▶ **Work required**
Look for the string "conditions" in the listing below, then copy every line that has it.

▶ **Data for analysis**
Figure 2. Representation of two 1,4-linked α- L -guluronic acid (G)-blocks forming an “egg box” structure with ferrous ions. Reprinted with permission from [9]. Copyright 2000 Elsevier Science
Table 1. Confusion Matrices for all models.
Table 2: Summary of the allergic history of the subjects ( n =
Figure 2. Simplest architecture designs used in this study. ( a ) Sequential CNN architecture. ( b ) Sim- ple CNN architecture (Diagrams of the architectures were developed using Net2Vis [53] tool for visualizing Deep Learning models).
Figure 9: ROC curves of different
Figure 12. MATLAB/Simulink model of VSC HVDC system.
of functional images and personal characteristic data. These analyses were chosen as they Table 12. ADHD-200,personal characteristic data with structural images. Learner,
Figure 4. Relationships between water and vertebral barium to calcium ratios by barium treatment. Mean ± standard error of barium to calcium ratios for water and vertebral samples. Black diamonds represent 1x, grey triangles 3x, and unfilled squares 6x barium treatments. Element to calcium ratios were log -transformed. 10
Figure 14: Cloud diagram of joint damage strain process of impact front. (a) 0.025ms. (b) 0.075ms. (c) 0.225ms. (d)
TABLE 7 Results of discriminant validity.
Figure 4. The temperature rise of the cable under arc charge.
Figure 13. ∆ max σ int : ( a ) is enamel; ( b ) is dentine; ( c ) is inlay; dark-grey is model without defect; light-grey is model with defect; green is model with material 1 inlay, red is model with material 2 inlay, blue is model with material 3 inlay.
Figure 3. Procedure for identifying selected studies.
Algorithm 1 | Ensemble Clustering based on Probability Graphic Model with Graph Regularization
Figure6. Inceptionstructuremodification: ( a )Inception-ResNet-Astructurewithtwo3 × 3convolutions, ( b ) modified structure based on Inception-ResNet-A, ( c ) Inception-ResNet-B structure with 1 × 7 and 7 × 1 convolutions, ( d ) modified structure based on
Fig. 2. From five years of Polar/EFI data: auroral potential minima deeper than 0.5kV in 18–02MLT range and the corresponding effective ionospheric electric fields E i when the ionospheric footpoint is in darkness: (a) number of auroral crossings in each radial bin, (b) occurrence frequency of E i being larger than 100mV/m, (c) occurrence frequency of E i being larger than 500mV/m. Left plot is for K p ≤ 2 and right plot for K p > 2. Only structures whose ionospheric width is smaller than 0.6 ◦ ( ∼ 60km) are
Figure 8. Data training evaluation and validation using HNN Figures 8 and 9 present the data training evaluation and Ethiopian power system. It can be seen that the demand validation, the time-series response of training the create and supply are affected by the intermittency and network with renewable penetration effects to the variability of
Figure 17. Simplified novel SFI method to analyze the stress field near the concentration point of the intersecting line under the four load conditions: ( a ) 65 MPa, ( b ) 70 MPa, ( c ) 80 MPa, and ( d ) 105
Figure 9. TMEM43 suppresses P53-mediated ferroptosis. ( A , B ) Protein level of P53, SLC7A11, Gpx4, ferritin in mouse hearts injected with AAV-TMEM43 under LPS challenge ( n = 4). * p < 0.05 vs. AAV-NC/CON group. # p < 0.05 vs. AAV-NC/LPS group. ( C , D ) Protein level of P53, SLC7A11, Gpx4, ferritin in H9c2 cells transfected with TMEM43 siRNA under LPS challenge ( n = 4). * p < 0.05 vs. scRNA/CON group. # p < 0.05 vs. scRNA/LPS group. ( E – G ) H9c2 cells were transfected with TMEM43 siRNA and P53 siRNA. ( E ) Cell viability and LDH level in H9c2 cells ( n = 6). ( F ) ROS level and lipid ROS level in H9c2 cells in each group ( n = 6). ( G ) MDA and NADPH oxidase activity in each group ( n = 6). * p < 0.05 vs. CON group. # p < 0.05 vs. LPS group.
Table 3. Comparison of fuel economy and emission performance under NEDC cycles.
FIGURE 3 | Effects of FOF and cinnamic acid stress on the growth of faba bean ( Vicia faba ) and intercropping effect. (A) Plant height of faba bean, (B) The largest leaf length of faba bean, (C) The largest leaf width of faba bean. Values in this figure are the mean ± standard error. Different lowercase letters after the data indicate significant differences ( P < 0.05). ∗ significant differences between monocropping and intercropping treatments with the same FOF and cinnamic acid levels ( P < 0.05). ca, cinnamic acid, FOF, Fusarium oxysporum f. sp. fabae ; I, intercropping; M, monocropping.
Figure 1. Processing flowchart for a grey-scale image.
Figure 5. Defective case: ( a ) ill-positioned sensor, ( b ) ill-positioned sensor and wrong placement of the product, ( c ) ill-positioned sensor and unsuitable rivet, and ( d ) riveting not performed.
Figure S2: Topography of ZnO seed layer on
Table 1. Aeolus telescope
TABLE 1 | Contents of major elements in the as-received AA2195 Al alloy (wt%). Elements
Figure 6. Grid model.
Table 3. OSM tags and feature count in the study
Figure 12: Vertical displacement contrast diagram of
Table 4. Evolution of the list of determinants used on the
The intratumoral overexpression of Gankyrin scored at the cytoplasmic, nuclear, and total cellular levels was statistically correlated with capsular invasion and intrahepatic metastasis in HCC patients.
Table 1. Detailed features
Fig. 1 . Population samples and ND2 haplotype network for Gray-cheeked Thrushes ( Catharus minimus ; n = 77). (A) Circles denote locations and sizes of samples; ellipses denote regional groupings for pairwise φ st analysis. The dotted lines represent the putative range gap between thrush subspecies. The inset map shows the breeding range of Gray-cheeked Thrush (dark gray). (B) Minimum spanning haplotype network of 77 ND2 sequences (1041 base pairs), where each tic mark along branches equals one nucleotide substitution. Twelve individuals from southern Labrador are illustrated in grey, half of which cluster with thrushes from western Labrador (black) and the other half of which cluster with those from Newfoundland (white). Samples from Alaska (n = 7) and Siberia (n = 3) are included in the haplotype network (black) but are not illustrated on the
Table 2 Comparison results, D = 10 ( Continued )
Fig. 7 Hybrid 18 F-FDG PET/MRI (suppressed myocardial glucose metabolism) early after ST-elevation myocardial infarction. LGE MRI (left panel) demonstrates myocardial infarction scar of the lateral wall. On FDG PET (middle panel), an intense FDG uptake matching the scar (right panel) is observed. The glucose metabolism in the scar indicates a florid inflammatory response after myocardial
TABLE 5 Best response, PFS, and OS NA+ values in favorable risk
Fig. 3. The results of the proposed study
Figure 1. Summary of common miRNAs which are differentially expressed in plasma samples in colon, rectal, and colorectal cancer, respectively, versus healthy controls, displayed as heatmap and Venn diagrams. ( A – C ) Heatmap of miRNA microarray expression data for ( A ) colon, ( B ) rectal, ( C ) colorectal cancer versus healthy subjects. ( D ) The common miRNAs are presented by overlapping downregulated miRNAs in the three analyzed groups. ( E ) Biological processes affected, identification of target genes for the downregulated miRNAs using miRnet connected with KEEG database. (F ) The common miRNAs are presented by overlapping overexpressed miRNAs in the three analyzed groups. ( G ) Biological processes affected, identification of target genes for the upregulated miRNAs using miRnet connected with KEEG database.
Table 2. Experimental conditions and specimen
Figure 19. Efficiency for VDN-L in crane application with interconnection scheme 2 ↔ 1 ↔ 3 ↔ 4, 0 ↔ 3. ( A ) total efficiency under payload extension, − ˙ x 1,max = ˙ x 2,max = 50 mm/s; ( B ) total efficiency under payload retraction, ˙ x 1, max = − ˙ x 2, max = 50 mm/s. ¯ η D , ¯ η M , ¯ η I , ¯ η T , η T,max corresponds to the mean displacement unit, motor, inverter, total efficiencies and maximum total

▶ **Reply to the task**
Figure 17. Simplified novel SFI method to analyze the stress field near the concentration point of the intersecting line under the four load conditions: ( a ) 65 MPa, ( b ) 70 MPa, ( c ) 80 MPa, and ( d ) 105
Table 2. Experimental conditions and specimen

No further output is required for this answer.